_ASSIGNMENT_
Collect every line below that contains the word "tall", and copy each one in full.

┄┄┄┄┄┄┄┄┄┄┄┄┄┄┄┄┄┄┄┄

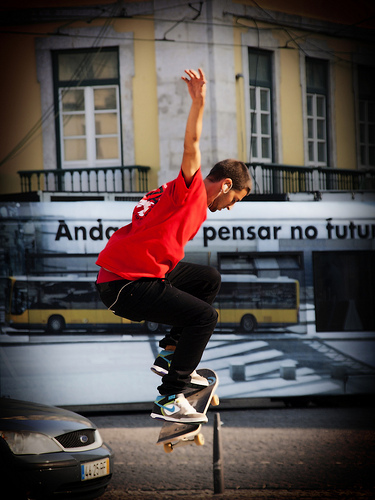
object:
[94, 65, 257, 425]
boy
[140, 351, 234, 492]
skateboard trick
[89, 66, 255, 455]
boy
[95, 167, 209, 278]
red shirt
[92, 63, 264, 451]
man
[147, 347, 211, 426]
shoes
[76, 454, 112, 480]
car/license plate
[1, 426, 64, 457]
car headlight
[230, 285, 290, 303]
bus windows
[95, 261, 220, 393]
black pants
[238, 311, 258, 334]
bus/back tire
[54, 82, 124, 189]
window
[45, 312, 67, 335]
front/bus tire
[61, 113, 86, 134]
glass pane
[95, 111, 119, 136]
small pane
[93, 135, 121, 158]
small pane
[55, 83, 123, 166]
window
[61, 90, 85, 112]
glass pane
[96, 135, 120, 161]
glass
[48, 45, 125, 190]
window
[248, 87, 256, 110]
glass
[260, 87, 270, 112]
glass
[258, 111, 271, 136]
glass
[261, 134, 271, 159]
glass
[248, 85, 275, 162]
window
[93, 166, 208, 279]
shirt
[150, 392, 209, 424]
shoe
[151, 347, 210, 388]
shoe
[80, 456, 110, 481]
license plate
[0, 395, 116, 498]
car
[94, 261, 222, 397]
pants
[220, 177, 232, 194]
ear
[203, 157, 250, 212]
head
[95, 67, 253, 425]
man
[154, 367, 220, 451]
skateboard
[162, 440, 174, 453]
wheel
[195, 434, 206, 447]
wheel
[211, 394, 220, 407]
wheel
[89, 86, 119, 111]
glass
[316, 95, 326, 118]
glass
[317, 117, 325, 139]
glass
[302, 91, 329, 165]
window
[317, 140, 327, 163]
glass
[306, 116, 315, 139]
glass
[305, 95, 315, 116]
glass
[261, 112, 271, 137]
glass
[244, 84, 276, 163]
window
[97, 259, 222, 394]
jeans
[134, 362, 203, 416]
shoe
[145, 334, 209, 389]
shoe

┄┄┄┄┄┄┄┄┄┄┄┄┄┄┄┄┄┄┄┄

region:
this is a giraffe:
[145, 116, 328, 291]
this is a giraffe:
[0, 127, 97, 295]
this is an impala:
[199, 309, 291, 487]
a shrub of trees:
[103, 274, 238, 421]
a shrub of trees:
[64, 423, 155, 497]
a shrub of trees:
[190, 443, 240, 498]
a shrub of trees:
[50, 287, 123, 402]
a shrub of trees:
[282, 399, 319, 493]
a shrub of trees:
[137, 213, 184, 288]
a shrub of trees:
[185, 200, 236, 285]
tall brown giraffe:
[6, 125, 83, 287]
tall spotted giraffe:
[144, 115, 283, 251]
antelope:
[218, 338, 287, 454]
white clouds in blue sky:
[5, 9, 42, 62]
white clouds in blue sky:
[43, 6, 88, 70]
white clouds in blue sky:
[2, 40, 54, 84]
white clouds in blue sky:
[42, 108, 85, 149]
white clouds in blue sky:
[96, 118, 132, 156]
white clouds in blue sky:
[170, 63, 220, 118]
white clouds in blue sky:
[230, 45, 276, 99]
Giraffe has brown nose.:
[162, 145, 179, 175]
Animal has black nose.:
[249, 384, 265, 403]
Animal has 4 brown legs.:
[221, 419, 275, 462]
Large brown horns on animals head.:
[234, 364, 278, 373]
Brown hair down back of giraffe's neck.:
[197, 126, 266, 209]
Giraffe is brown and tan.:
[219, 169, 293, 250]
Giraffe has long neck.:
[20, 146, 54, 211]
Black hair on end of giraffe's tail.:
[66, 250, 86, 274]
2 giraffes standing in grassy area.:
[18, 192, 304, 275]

┄┄┄┄┄┄┄┄┄┄┄┄┄┄┄┄┄┄┄┄

_RESULT OF THIS TASK_
tall brown giraffe:
tall spotted giraffe:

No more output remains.